Over at The Browser:
You wrote (with James Medoff) what remains the most-cited book on U.S. unions, What Do Unions Do? Please tell us about your seminal work.
Prior to our work, there was a shortage of evidence available on union effects. Newly available computerised data changed that. In conjunction with other social scientists, we were able to provide a more complete picture of how unions impact society.

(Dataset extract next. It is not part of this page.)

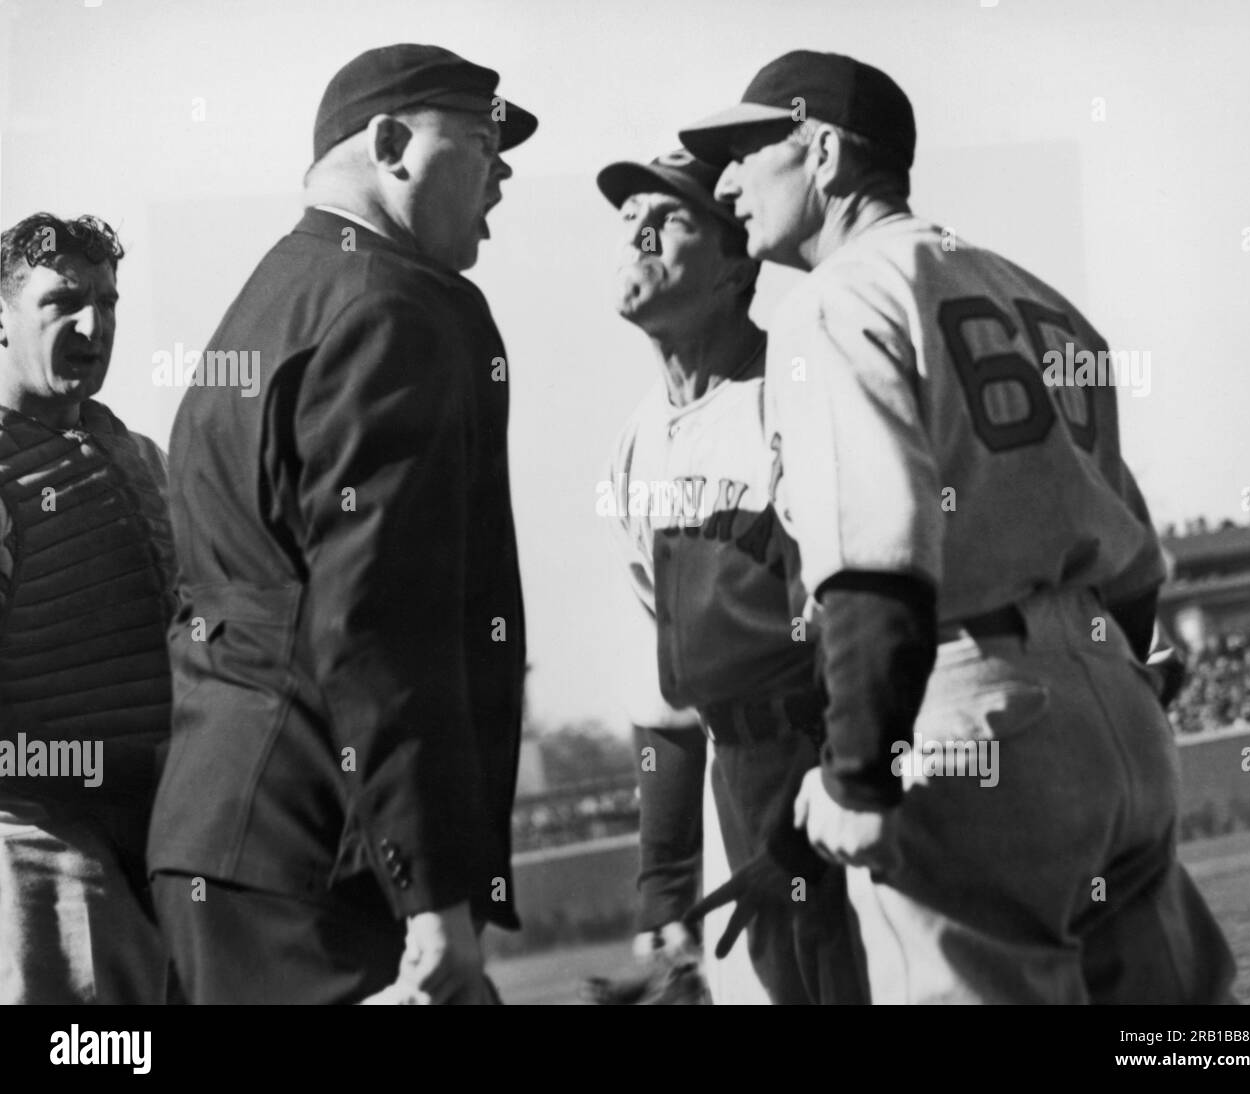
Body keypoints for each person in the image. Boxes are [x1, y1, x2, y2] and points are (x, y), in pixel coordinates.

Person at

The book looked at unions from two perspectives: first, what we called the monopoly face of union – unions acting as raisers of benefits for their members – and second, the voice face of unions, or how unions represented labour in the workplace and in the body politic, giving voice to people who otherwise wouldn’t have had much say. I think, in the long run, this is the stronger and more important face of unions.
So what do unions do?
The first thing unions do is to raise wages for working people, and that obviously benefits the working people. They also increase the kind of benefits that workers want. So, if workers want pensions, the unions negotiate for that. If workers want maternity leave, that’s what they bargain for. If workers want to have better insurance and are willing to give up some wages to get it, unions help them. Unions change the pattern of compensation towards greater benefits.

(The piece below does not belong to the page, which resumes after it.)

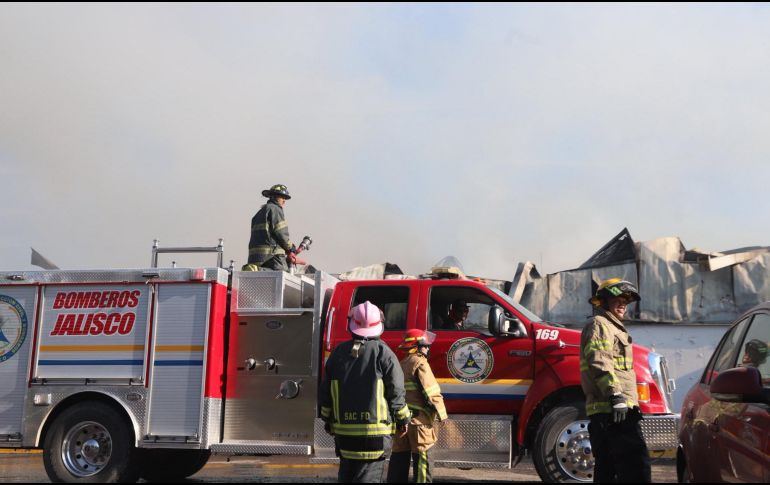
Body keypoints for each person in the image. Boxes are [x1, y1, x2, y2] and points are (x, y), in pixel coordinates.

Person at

Because unions make working life better for workers, they lower turnover in unionised workplaces. Employers with unions traditionally have workers who stay longer and contribute to raising the productivity of the enterprise. Employers also get more credible information about what workers really want in the workplace, because the union representatives are democratically elected and they really speak for the workers. So a good, functioning union is a real positive. Of course, not all unions function well. But our evidence, and the evidence people generated twenty years later, demonstrated that, on net, unions are a positive force in the economy.